Крейслер пристально взглянул на аббата, потом всплеснул руками и, глядя вверх, воскликнул:
– О небо, да, это так! Достойные люди, – продолжал он с прежней комической улыбкой на лице, причем его голос почти прервался от глубокой скорби, – достойные люди, не слыхали ли вы когда-нибудь, хотя бы и на обыкновенных подмостках, как принц Гамлет сказал некоему почтенному человеку по имени Гильденштерн: «Вы можете меня расстроить, но играть на мне вы не можете». О боже, со мной случается то же самое! Зачем вы подслушиваете безобидного Крейслера, когда благозвучие любви, заключенное в его груди, кажется вам разногласием?
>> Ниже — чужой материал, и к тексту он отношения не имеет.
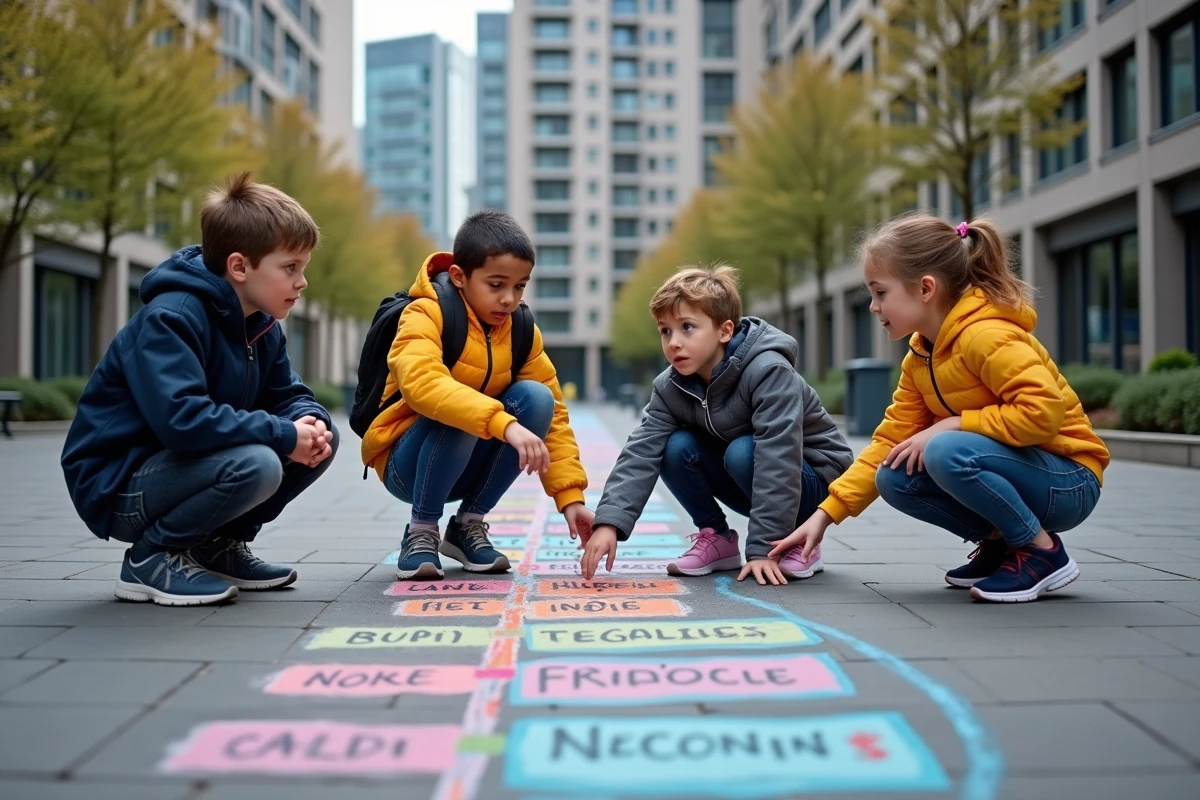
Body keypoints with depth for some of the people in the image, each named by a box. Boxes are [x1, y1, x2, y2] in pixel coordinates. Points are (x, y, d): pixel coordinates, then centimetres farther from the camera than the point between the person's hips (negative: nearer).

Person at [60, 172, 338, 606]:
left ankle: (216, 546, 8)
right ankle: (150, 558, -9)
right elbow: (181, 419, -36)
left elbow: (287, 395, 9)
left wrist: (310, 421, -16)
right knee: (256, 465, -34)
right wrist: (283, 434, -29)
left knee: (323, 437, -3)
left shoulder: (263, 327, 4)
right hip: (116, 485, -8)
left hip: (181, 466, 9)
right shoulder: (170, 318, -23)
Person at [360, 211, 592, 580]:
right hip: (405, 464, -5)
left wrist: (570, 496, -15)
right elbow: (422, 384, -39)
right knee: (457, 416, -35)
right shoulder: (426, 315, -19)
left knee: (536, 397, -19)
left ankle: (468, 525, -4)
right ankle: (420, 532, -11)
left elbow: (553, 413, -4)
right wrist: (503, 423, -51)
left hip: (470, 465, 5)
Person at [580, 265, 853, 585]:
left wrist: (763, 548, -37)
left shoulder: (769, 372, -29)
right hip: (753, 485, 5)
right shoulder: (671, 388, -10)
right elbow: (640, 454, -20)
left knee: (741, 452, -33)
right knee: (677, 448, -18)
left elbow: (777, 460, -34)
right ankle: (716, 538, 0)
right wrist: (609, 522, -35)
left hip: (810, 478, -5)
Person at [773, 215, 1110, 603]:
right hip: (1018, 471, 8)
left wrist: (951, 424, -25)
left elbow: (1043, 410, -33)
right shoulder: (920, 358, 4)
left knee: (946, 452, -32)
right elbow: (890, 440, 3)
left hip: (1069, 482, -8)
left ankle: (1043, 552, -11)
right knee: (894, 479, -7)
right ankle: (998, 543, 7)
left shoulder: (986, 335, -23)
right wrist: (826, 513, -4)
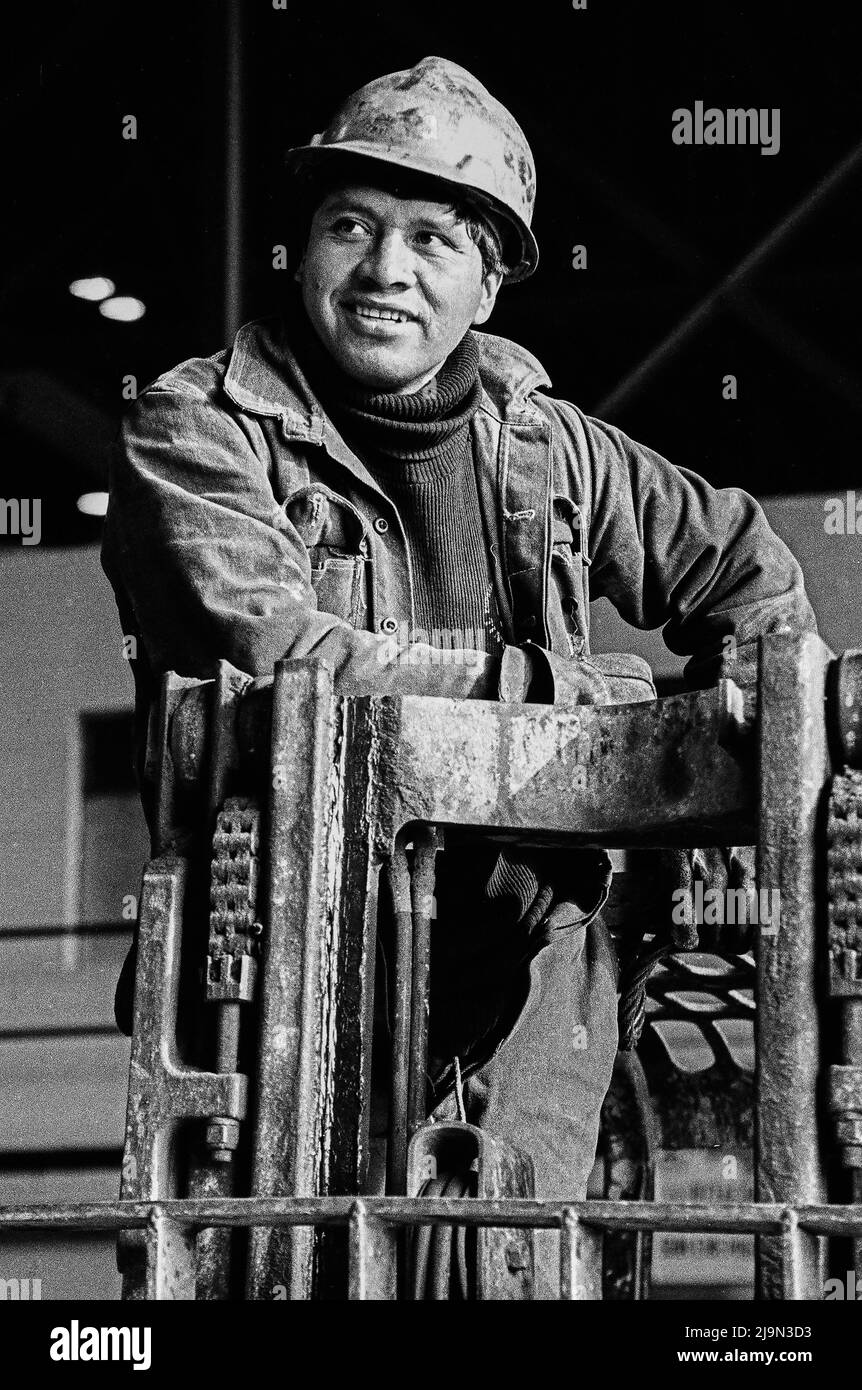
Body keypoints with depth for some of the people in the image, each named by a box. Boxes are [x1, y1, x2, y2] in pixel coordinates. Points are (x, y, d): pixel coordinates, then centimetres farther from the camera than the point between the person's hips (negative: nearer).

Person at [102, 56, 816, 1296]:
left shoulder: (541, 441, 13)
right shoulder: (196, 430, -2)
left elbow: (740, 560, 28)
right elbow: (277, 656, -18)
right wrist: (564, 686, -12)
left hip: (532, 981, 4)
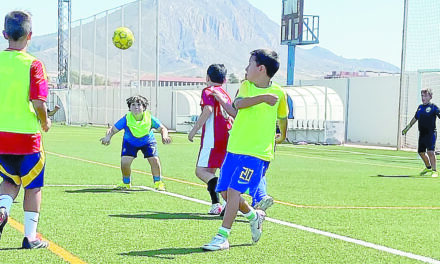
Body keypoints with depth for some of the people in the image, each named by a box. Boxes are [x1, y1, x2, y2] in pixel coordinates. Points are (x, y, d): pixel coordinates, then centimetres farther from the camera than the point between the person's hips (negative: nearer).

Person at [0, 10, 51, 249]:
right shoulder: (33, 65, -12)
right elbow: (38, 103, -18)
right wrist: (45, 122, 2)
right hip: (27, 136, -4)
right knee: (33, 186, 13)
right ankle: (30, 236, 14)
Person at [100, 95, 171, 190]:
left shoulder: (149, 118, -26)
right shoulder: (126, 119, -29)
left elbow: (162, 128, -15)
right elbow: (113, 129, -26)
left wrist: (164, 136, -38)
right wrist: (108, 137, -48)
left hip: (147, 141, 0)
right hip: (130, 142, 0)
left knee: (154, 160, -18)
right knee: (125, 162, -16)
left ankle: (158, 183, 6)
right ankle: (126, 183, 14)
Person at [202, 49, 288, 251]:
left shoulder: (278, 92, 0)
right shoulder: (246, 86, 7)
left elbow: (282, 117, 19)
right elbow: (238, 103, -15)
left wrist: (282, 136, 32)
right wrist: (263, 97, -25)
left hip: (258, 153, -5)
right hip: (235, 148, 5)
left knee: (235, 190, -14)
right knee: (225, 192, 6)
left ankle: (222, 236, -8)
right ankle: (253, 216, 31)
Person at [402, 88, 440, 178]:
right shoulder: (420, 107, 14)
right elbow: (415, 118, 26)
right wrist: (407, 128, 33)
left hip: (431, 133, -7)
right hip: (422, 133, 7)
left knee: (430, 151, -17)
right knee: (421, 152, 13)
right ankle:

О Юлия!
Аббат, точно вдруг пораженный чем-то неожиданным, напрасно искал слов, пока Крейслер стоял перед ним совершенно расстроенный, глядя в море огня, горевшее на вечернем небе.
Тогда раздались с башен аббатства звуки колоколов, и эти странные небесные голоса понеслись через пылающие золотом вечерние облака.
– С вами, – воскликнул Крейслер, простирая руки, – с вами хочу я лететь, аккорды! Несомая вами, должна подняться во мне вся безутешная скорбь и растаять в моей груди, а ваши голоса должны возвестить мне, как небесные посланники мира, что скорбь перешла в надежду и в стремление вечной любви.
– Сейчас начнутся вечерние молитвы, – сказал аббат, – я слышу, как сходятся братья; завтра, милый друг мой, мы, может быть, еще потолкуем о событиях в Зигхартсгофе.
– Ах, – воскликнул Крейслер, только теперь вспоминая, что хотел он узнать от аббата, – ах, ваше преподобие, я бы многое хотел узнать про веселую свадьбу и тому подобные вещи!.. Принц Гектор, верно, больше не будет медлить получением руки, которой он добивался еще издали. Значит, с блистательным женихом не случилось ничего дурного?
Лицо аббата потеряло всякую торжественность, и он сказал свойственным ему приветливым тоном:
– Нет, уважаемый друг мой Иоганн, с блистательным женихом ничего не случилось, но его адъютанта, должно быть, укусила в лесу оса.